Now the challenge for Angelina Jolie, and her fans, is that she really is no longer her body.  By medical choice, she had major surgery that, in many ways, permanently alters her outlook, and our view of her.  Are we mature enough to accept a sexpot with a double mastectomy?  Are we able to appreciate her inner beauty?  Or are we only able to see the surface of her?

I’m sure Angelina is also fighting her body and her wealth of life.  Her body has paid her well — in career opportunities and in beautiful children — and now she has to take a quicker next step into maturity as her body fades and her beauty ages in ways she may not be able to control or predict.

Will she return to acting?  Will Angelina continue to play the sexy, dangerous, roles?  Or have her motherhood and her mastectomies now forever changed her ability — or want — to pretend with us on a world stage?  Can she recapture the perils of her youth, or is she now content to play more dangerous and unpredictable roles where she will have to use her mind and her skill to mesmerize us without the inherent, unbridled, naked, sexuality leaping from her like an angry tiger?


  1. If there will be anyone to be the first supercelebrity sexpot with a double mastectomy, she is the one! Moreover, it will surely embolden women who were previously intimidated by the very nature of the operation — if she can do it and still be gorgeous, so can you!

    1. It will be interesting to see if Angelina decides to stay the course with her career, change course, or just retire.

      Times have changed since 1988 when Nancy Reagan proactively decided to have a full mastectomy instead of a lumpectomy:

      Nancy Reagan, who had a mastectomy last October, said in an interview prepared for broadcast last night on ABC’s ”20/20” that, despite widespread criticism, she felt she had made the right choice in having her whole breast removed, rather than just the malignant lump.

      Mrs. Reagan said that she made her choice in part because the less extensive surgery, known as a lumpectomy, probably would have required follow-up radiation treatment or chemotherapy, and that would have interfered with her schedule as First Lady. …

      Mrs. Reagan also told Ms. Walters that, in the recovery room she had repeatedly apologized to her husband, saying, ”I’m sorry, I’m so sorry, I’m sorry for you.”

      Asked whether she had felt guilt that her mastectomy somehow deprived her husband, Mrs. Reagan said, ”I guess it’s a normal female reaction, isn’t it? I suppose it must be, even though I’m not 20 years old.”

      Mrs. Reagan said she had no desire for reconstructive surgery: ”I really don’t want to go back in there.”

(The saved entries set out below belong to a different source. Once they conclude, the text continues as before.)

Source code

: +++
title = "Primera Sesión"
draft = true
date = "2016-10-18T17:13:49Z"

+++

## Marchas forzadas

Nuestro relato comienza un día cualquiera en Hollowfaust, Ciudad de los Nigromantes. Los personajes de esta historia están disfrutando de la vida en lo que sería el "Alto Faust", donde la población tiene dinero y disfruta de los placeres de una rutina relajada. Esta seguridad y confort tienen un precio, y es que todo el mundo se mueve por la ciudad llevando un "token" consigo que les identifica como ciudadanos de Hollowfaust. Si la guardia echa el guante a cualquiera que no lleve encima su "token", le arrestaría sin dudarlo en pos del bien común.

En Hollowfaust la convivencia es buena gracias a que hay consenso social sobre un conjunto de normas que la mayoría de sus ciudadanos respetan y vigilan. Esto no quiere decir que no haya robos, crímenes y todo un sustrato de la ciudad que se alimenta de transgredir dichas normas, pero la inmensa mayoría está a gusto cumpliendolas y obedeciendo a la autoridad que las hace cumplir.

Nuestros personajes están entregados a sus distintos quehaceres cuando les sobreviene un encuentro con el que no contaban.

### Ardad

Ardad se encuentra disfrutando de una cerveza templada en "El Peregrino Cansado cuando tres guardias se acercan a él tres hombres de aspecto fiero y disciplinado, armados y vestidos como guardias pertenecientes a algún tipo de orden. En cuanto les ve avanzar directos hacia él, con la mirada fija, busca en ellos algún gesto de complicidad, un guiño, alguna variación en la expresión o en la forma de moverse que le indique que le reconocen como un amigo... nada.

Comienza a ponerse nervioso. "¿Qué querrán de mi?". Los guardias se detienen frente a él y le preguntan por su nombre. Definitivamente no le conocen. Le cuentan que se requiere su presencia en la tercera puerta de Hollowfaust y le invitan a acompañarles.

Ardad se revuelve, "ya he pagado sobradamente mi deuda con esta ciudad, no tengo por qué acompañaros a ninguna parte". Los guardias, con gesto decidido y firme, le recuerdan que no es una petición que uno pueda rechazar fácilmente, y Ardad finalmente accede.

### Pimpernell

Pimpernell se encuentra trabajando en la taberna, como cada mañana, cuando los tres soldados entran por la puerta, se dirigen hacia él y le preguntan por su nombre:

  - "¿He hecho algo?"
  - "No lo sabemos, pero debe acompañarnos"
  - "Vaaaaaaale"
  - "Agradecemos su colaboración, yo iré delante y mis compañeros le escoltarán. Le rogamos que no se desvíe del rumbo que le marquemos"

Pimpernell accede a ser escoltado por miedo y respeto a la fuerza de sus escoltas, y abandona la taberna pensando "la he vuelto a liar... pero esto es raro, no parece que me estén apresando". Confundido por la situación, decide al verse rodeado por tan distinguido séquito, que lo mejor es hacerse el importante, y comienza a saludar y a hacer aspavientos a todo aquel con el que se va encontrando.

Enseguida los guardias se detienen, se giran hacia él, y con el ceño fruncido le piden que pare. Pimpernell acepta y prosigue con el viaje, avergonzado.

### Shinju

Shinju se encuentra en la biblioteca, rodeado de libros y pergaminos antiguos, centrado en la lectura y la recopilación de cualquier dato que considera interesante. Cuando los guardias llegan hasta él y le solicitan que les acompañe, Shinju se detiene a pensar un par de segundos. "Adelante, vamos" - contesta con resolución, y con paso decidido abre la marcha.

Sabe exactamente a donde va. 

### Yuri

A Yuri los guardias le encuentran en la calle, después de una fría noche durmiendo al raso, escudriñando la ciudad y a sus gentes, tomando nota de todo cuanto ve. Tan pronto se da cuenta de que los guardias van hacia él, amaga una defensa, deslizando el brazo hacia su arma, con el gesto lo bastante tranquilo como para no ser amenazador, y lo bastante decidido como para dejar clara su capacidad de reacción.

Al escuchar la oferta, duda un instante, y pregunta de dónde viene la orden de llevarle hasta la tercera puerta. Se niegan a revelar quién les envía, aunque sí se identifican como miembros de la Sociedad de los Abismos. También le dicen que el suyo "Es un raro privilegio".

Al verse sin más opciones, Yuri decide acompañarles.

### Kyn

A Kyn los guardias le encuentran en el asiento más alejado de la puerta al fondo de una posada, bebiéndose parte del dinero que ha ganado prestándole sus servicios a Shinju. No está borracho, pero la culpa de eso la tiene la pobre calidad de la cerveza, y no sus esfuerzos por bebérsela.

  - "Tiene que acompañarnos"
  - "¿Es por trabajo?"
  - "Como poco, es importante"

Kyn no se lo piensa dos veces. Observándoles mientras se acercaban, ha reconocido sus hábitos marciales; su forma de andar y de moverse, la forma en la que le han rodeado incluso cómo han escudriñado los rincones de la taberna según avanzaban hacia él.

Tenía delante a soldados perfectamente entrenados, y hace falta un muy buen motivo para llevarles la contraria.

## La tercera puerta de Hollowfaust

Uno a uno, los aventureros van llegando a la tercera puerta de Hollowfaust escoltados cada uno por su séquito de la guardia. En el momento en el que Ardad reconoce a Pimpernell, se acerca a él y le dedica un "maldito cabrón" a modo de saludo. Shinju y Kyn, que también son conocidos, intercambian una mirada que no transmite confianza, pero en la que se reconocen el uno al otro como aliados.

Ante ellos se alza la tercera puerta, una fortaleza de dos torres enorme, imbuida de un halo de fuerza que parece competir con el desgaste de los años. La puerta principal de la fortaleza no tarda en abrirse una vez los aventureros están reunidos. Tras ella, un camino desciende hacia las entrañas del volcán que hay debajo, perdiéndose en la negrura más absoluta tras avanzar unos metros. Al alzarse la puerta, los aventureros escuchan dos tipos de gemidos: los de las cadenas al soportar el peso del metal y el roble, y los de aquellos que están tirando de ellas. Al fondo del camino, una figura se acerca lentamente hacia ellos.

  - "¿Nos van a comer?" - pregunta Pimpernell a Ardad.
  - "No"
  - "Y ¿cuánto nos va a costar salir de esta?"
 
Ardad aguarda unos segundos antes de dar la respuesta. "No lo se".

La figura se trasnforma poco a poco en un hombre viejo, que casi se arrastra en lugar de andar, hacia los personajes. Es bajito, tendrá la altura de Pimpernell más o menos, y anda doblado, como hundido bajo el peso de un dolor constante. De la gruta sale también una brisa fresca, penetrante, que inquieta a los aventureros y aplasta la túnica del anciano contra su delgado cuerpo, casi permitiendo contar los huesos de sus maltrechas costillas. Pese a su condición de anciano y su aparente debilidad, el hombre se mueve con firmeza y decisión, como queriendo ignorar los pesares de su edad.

  2. What a brave and radical decision for her to make – I hope she goes on to prove that women are not defined by their bodies alone – whatever path she decides to walk in the future.

    1. It will be interesting to see how she changes — because she has been irrevocably changed. I am mesmerized by her. I find her fascinating to just watch. I hate it that she was the reason for the Brad and Jennifer marriage breakup, though, so I’m conflicted in my affinity for her on a basic moral level.

  3. This must have been such a difficult choice and an even more grueling process… the “science fiction film” feeling that she talks about post-op gives me shivers. Despite her fame she knows what’s really important is taking care of herself and being there for her kids. I hope the superficiality of stardom does not hold her back at all and she is able to play whatever role she wants to play.

    1. She definitely put motherhood over her own career, and I agree she was brave to take the test and then make the only logical decision the results left her. She didn’t want to have the same end as her mother.

      It will be interesting to watch how she changes and if the audience around her allows her changes as well.